4. Challenges and future directions

Although great progress has been achieved in MT, there is always room for improvement. At meetings such as Workshop on Statistical Machine Translation, it is sometimes suggested that machines are better than human translators. Certain metrics (i.e., BLEU, word error rate (WER), metric for evaluation of translation with explicit ordering (METEOR)) [121–123] and benchmarks may suggest that this is the case, but such metrics may not be measuring what is important. A good translation should have at least two characteristics: adequacy and fluency. Nowadays, NMT methods can produce translations for some language pairs and domains with very high adequacy and fluency in particular text translation scenarios; however, such methods are far from perfect, especially in ST scenarios. Many aspects remain to be improved.

First, new evaluation metrics are needed to evaluate what really matters. For example, human interpreters do not attempt to translate everything when performing simultaneous interpreting. It is important to know what needs to be said and when it needs to be said. Human interpreters know when they need to speed up and when they can take their time. They know what needs to be emphasized and what can be omitted. However, MT systems translate everything and do not know how to omit unimportant parts to reduce latency. Furthermore, emphasis is important in translation; a translation should reflect the emphasis that is present in the source. Recently, studies have investigated the use of acoustic clues to identify emphasis and translate it into the target language [124–126]. Besides speech information, the speaker’s body language (and prosody) make it clear when the speaker is emphasizing a particular point (as opposed to a different point); nevertheless, it is difficult to synchronize the translation with the speaker’s body language. Speakers often make references to slides; but again, it is difficult to synchronize a translation with reference to slides. Although metrics such as BLEU and WER reward completeness, many other aspects contribute to a good translation: latency, emphasis, synchronization, comprehension, and so forth. None of these metrics reward these aspects. The front-end ASR system should capture not only words, but also emphasis that would have consequences for downstream steps including translation and speech synthesis. Metrics need to be developed that can reward systems that emphasize what needs to be emphasized, while penalizing systems that translate trivial parts that should not be translated.
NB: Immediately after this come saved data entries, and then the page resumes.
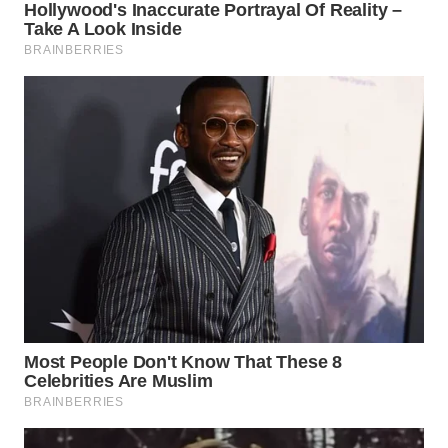
SURABAYA
WN
NATUNA
WN
BINTAN
WN
MANDALIKA
WN
LIKUPANG
WN
LABUANBAJO
WN
BORNEO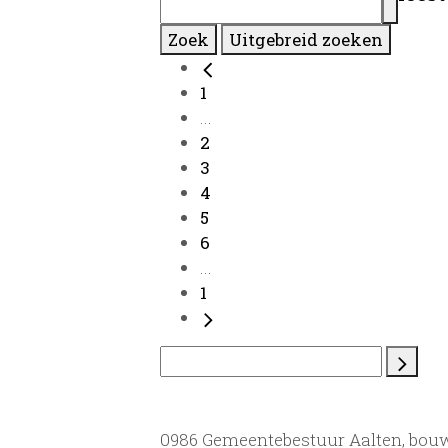
Zoek
Uitgebreid zoeken
1
...
2
3
4
5
6
...
1
0986 Gemeentebestuur Aalten, bou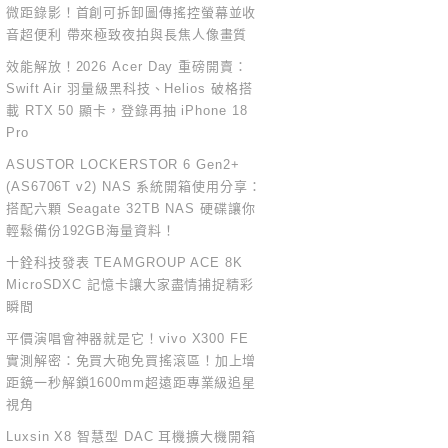
微距錄影！首創可拆卸圖傳搖控螢幕並收
音超便利 帶來極致夜拍與長焦人像畫質
效能解放！2026 Acer Day 重磅開賣：
Swift Air 羽量級黑科技、Helios 破格搭
載 RTX 50 顯卡，登錄再抽 iPhone 18
Pro
ASUSTOR LOCKERSTOR 6 Gen2+
(AS6706T v2) NAS 系統開箱使用分享：
搭配六顆 Seagate 32TB NAS 硬碟讓你
輕鬆備份192GB海量資料！
十銓科技發表 TEAMGROUP ACE 8K
MicroSDXC 記憶卡讓大家盡情捕捉精彩
瞬間
平價演唱會神器就是它！vivo X300 FE
實測解密：免買大砲免買搖滾區！加上增
距鏡一秒解鎖1600mm超遠距專業級追星
視角
Luxsin X8 智慧型 DAC 耳機擴大機開箱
Second, the robustness of MT needs further improvement. Sometimes, a slight change in the source sentence—such as a word or punctuation mark—can lead to great changes in the translation. However, human beings have a strong error-tolerant ability that allows them to flexibly deal with various non-standard language phenomena and errors, and sometimes even unconsciously correct them. Robust MT systems are crucial in real applications. Developing explainable MT methods may be one possible solution.

Third, NMT methods are facing serious data sparseness problems in resource-poor language pairs and domains. The current MT systems often use tens of millions or even hundreds of millions of sentence pairs of data for training. Otherwise, the translation quality will be poor. However, human beings can learn from only a small number of samples. Although many data-augmentation methods, multitask learning methods, and pretraining methods have been proposed to alleviate this problem, the question of how to improve the translation quality for resource-poor language pairs remains open.

In summary, there is still a long way to go to achieve highquality MT. It is necessary to develop new methods that can combine symbolic rules, knowledge, and neural networks to further improve translation quality. Fortunately, the use of MT in real applications continues to provide more data, promoting the quick development of new MT methods.

《Compliance with ethics guidelines》

Compliance with ethics guidelines

Haifeng Wang, Hua Wu, Zhongjun He, Liang Huang, and Kenneth Ward Church declare that they have no conflict of interest or financial conflicts to disclose.